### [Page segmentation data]
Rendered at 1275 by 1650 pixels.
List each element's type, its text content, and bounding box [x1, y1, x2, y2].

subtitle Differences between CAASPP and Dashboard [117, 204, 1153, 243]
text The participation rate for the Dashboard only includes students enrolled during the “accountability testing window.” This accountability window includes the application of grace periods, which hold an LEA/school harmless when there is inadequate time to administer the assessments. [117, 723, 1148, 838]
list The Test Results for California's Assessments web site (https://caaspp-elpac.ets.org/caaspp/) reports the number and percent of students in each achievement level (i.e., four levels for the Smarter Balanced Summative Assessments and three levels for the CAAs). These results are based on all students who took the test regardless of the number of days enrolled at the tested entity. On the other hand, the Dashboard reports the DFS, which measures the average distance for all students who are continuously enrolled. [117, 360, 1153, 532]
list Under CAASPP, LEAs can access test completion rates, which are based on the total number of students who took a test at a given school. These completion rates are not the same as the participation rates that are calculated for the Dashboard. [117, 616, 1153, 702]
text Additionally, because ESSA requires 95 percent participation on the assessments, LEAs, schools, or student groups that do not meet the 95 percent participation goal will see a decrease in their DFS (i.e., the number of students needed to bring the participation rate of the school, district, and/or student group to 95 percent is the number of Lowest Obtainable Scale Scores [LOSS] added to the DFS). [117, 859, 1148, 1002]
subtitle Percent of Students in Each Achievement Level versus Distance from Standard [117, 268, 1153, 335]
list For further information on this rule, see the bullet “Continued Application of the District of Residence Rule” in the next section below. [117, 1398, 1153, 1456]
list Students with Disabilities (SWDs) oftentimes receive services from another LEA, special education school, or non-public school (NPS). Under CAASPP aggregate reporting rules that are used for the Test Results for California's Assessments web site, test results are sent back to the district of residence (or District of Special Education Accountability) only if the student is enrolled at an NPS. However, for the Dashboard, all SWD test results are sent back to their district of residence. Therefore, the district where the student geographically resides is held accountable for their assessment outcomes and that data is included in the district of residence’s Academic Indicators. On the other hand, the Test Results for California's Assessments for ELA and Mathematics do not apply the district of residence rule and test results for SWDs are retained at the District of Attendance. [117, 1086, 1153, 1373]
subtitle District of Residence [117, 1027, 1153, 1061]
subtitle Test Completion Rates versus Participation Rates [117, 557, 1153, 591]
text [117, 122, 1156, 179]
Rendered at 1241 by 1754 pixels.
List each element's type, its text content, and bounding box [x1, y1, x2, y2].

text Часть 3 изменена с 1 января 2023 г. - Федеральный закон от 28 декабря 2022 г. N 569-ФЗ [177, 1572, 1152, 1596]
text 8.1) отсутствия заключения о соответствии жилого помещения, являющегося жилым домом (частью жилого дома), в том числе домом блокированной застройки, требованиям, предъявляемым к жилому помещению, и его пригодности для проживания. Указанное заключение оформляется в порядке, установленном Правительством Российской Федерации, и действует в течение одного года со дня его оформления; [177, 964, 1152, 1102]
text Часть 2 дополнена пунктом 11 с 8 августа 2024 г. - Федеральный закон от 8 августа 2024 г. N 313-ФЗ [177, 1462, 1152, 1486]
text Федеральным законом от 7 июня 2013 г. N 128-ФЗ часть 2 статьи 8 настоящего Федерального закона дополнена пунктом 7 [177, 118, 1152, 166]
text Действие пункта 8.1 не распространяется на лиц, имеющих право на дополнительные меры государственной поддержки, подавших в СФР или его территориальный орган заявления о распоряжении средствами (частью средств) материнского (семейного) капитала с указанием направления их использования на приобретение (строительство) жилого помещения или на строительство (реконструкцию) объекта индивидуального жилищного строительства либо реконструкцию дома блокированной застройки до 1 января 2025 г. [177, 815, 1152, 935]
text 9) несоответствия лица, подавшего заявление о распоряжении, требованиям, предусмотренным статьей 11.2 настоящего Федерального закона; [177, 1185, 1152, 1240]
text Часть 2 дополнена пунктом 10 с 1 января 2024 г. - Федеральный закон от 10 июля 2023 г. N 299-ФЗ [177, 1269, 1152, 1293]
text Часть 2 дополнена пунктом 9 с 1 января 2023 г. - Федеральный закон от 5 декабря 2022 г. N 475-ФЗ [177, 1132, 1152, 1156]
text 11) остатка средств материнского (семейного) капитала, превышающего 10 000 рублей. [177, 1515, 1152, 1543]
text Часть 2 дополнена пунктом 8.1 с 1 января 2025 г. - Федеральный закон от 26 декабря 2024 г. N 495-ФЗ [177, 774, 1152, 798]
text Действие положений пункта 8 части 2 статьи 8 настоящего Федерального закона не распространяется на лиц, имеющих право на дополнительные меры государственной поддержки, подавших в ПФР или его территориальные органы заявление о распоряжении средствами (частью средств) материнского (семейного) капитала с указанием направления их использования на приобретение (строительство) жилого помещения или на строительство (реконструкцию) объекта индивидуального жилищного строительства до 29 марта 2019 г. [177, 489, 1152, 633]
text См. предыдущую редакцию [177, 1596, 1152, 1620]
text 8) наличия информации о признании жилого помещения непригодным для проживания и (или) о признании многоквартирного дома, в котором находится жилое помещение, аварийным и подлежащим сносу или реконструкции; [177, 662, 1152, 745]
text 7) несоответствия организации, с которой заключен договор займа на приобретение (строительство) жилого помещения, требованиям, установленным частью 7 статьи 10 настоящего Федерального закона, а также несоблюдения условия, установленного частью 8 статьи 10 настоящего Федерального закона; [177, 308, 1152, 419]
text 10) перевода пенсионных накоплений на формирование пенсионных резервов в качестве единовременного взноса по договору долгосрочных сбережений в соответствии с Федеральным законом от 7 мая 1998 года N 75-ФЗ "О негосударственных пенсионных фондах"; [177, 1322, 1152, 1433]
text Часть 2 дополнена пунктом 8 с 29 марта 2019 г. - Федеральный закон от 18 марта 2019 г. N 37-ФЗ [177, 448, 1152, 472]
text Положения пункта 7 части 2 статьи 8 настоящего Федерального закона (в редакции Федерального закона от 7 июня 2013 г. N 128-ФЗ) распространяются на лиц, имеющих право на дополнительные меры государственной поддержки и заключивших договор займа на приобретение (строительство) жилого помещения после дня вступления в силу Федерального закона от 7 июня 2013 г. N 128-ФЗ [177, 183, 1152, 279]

### [What you will do]
Working from the records above, find how many lines contain the string "блокированной" and answer with the bare number.

### [Task response]
2